Updated at 9:27 a.m. ET on 2017-02-22

Thailand next week will hold a new round of exploratory talks in Malaysia with southern rebels and discuss so-called safety zones needed for a ceasefire, an army general who heads the Thai delegation told BenarNews.

Talks with MARA Patani, a panel representing rebel groups and factions from the Thai Deep South, will take place on Feb. 28, according to Aksara Kerdpol. The meeting with MARA will be the first this year and the first since the two sides last met in December.

“Next week, there will be pre-talks with the dissidents in Malaysia. They will have discussions on the demarcation of safety zones with our peace talk delegation and there will be formal talks,” Aksara said Tuesday in a phone interview, without specifying how long the meeting would last. The Thai side will send a full delegation to the meeting in Malaysia, he added.
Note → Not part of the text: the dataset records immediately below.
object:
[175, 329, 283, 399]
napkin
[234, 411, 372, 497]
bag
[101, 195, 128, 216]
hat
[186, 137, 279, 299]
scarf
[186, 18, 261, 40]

Abu Hafiz al-Hakim, the Malaysia-based spokesman for MARA Patani, confirmed that the meeting would take place on Feb. 28.

"It is a one-day meeting to confirm the general framework for security zones handled by joint technical teams," he told BenarNews.
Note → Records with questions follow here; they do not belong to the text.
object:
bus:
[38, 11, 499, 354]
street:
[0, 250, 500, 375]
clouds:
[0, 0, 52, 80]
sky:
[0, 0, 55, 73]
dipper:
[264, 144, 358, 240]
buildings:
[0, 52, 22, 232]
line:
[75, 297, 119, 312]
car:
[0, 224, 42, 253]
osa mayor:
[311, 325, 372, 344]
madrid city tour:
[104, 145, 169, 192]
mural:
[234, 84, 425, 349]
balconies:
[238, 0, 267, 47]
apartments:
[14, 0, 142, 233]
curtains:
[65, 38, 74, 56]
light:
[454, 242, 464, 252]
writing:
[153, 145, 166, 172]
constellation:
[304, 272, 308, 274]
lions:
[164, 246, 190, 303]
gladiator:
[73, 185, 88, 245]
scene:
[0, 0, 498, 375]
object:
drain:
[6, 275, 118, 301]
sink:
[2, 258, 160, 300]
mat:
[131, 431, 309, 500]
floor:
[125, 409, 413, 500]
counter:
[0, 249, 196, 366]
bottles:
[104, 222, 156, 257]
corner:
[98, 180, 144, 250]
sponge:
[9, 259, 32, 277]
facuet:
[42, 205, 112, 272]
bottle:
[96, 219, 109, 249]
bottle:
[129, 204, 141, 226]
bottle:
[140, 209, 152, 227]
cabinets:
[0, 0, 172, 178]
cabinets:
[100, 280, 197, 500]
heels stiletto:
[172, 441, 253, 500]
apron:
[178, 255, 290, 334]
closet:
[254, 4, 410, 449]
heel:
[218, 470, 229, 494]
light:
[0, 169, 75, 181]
In 2016, Malaysia facilitated four meetings between technical teams or larger delegations representing Thailand’s military government and the rebel panel, and which aimed to reopen formal peace talks for the first time since December 2013, when a civilian government led Thailand.

So far, the two sides have not agreed to Terms of Reference (TOR) – a framework for the peace process – as well as so-called safety zones, or designated areas where the two sides would observe a ceasefire. Both the TOR and safety zones are seen as critical pieces in reviving the process to settle a separatist conflict that has killed nearly 7,000 people in the predominantly Muslim and Malay-speaking Deep South since 2004.
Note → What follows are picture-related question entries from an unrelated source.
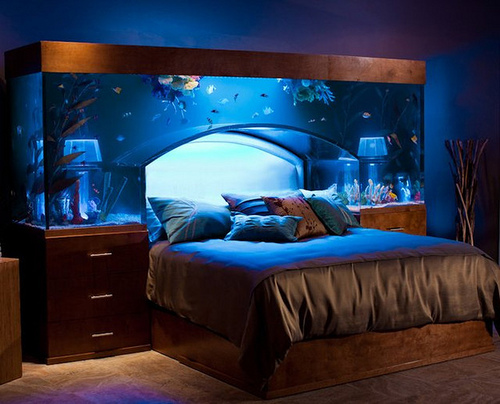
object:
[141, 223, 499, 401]
bed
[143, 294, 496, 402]
frame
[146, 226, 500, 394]
blanket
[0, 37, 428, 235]
aquarium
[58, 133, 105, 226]
left lamp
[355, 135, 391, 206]
right lamp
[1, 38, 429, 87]
wood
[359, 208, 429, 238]
right drawers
Before the Thai delegation leaves Bangkok, Gen. Prawit Wongsuwan, who is Thailand’s deputy prime minister for security affairs and defense minister, will meet on Thursday with the National Security Council to discuss details for criteria in selecting a limited number of safety zones to begin with, Aksara said.

“A certain district in the Deep South will be selected as a pilot safety zone,” a Thai official based in the Deep South told BenarNews, referring to the upcoming round of talks in Malaysia.

Meanwhile, following a cabinet meeting on Tuesday, Thailand’s prime minister and junta chief told reporters that his government was determined to press on with the southern peace process.

“The talks must be done within this government’s tenure. But then again, we need to ask the violence instigators what they would request from us – i.e. self-rule – and whether we can accommodate them or not,” Prime Minister Prayuth Chan-o-cha said.